Japan’s latest, the 814 foot long Izumo delivered last month, can accommodate helicopters as well as the new F-35 Joint Strike Fighter. The vessel likely will be one of the Japanese naval units assigned to shield U.S. ships defending Japan against North Korean missiles, according to new Japan/U.S. defense cooperation guidelines announced Monday in New York. Japan’s military can also rush to aid third countries under attack as part of the new rules. The revamped defense guidelines are a high point of Japanese Prime Minister Shinzo Abe’s visit to Washington this week where he will meet with President Obama and address a Joint Session of Congress.

Japanese destroyer Izumo

Japanese destroyer Izumo

Abe is signalling that Japan is prepared to take a much bigger role in regional defense matters in the face of a more assertive China, a nuclear-capable North Korea and an over-stretched U.S. military.

The first change to the guidelines since 1997 follows a decision by Abe’s cabinet in July to reinterpret Article 9 of Japan’s post-war pacifist constitution. The step allows Japan to provide military aid to U.S. and other allied countries under attack. The cabinet move, which also permits Japan to exercise its right to “collective self-defense,” comes against a backdrop of escalating tensions between Japan and China over the contested Diaoyu/Senkaku islands in the East China Sea and Pyongyang’s increasing ability to strike Japan with nuclear-armed missiles.

Japan and the U.S. are likewise stepping up their global cooperation against missile, cyber and space-based attacks and joint maritime security operations under the new rules. In the most significant twist, Japanese forces can help shoot down enemy missiles headed for the U.S.

In return for such enhanced cooperation, Japan has secured Washington’s pledge of military support where Japan’s survival is under threat. Washington’s also agreed in principle to support Japan in potential clashes with China over disputed islands in the East China Sea. Reuters reported that a joint statement issued after the New York meeting by U.S. and Japanese officials “reconfirmed the alliance’s commitment to the security of Japan,” as well as Japan’s sovereignty over the islets in the East China Sea known as the Senkakus in Japan and the Diaoyus in China.

U.S. officials, at the same time, are downplaying suggestions that the revamped guidelines are aimed at China.

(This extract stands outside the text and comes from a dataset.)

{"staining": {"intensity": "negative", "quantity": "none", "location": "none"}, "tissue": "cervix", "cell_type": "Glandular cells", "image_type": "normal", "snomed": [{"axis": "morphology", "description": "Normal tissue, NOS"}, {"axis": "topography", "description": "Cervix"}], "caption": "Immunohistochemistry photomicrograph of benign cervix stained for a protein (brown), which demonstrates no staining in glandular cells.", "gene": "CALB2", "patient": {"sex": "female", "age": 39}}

Obama, aware of the deep financial and economic links between the U.S. and China, is wary of being drawn into a Sino-Japanese military incident on the high seas.

The other foot in Japan’s new defense stance will drop later this year when the Diet votes on legislation that will allow Japanese minesweepers to deploy in the Hormuz Strait in the Persian Gulf. Japanese forces also will be able to provide logistical support to the U.S. in other trouble spots far from Japan.

“These guidelines eliminate the geographic restrictions on U.S. and Japan cooperation so we’ll be able to do globally what we’ve been able to do in Japan and regionally as well,” said an unnamed defense official quoted on the U.S. Department of Defense website.

Abe’s Liberal Democratic Party aims to revise Japan’s constitution by late 2018 to lift other legal curbs on Japanese military operations.

The first U.S.-Japan defense guidelines were issued in 1978 and focused on the immediate defense of Japan.These were amended in 1997 to allow U.S. and Japanese military forces to cooperate regionally in areas surrounding Japan.